Whenever this happens, the other voice, the one inviting us to enter more fully into life's dance of energy, is not blotted out but driven underground and there, because we have neglected part of what God has called us to, instead of becoming martyrs, we become people with "martyr complexes," frustrated persons whose energies become negative and manipulative in the name of love and service.
Moreover, in the name of this half truth, we often end up having God fighting God, truth fighting truth, wisdom fighting energy, and spiritual health fighting physical health, because we've put self-renunciation in false opposition to the challenge to also enter into the wonderful God-given energy of this planet where beauty, romance, creativity, physical health, wit, wine-drinking, and good humour also extend part of God's authentic invitation.
If both voices invite us to truth and yet they seem in opposition to each other, where do we go with this?
There is no simple truth, here or anywhere else. Truth is painfully complex (as are we) and truth is always bigger than our capacity to absorb and integrate it. To be open to truth is to be perpetually stretched and perpetually in tension, at least this side of eternity.
And that's true in terms of the seeming opposition between these voices.
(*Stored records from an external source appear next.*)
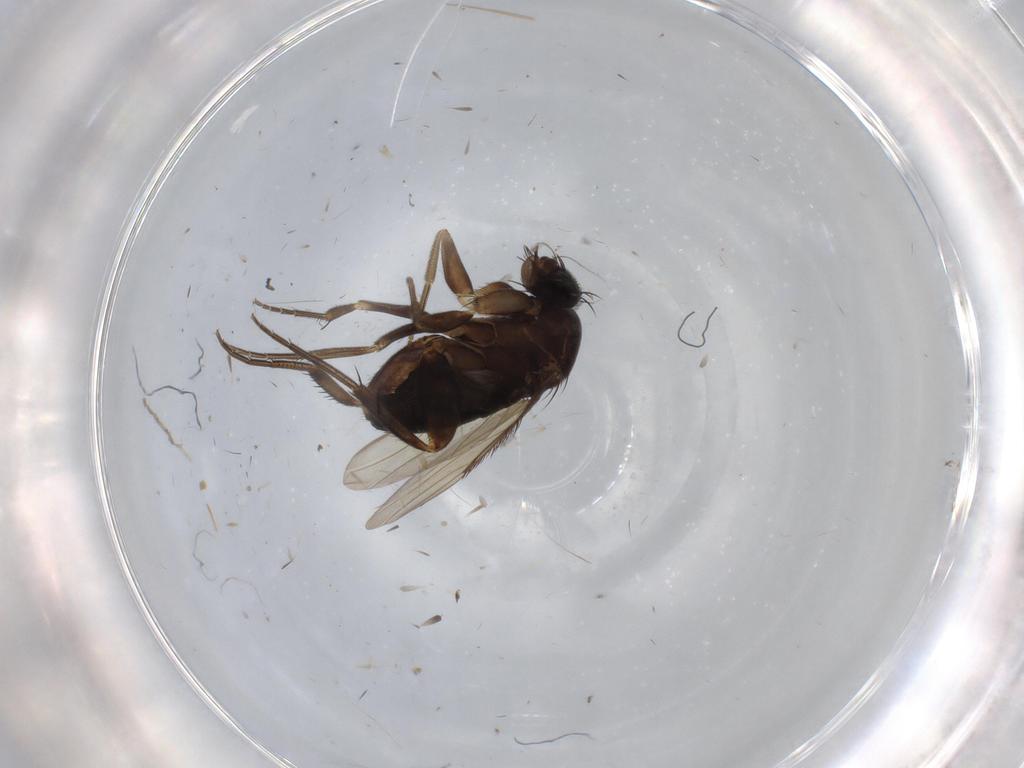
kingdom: Animalia
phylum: Arthropoda
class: Insecta
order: Diptera
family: Phoridae
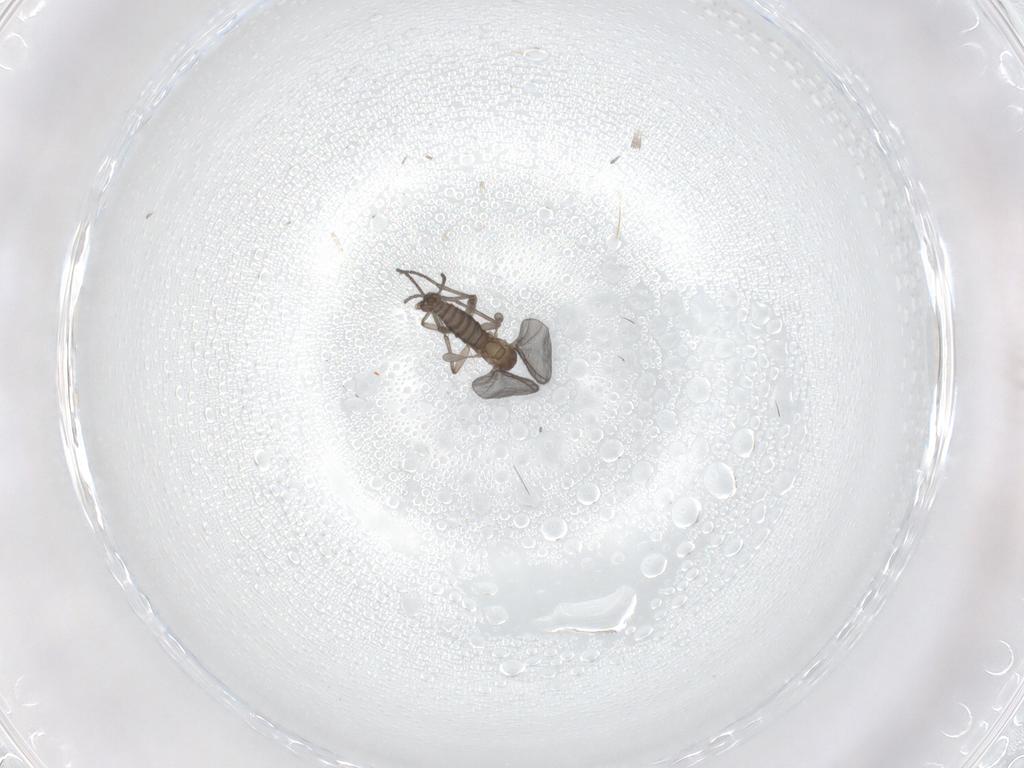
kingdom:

At times they are in real opposition and we can't have it both ways, but have to choose one to the detriment of the other. Truth has real boundaries and there's a danger in letting it mean everything. But there's an equal danger in letting it mean too little, of reducing a full truth to a half-truth - and nowhere, at least in the spiritual life, is this danger greater than in our tendency to let either of these voices completely blot out the other.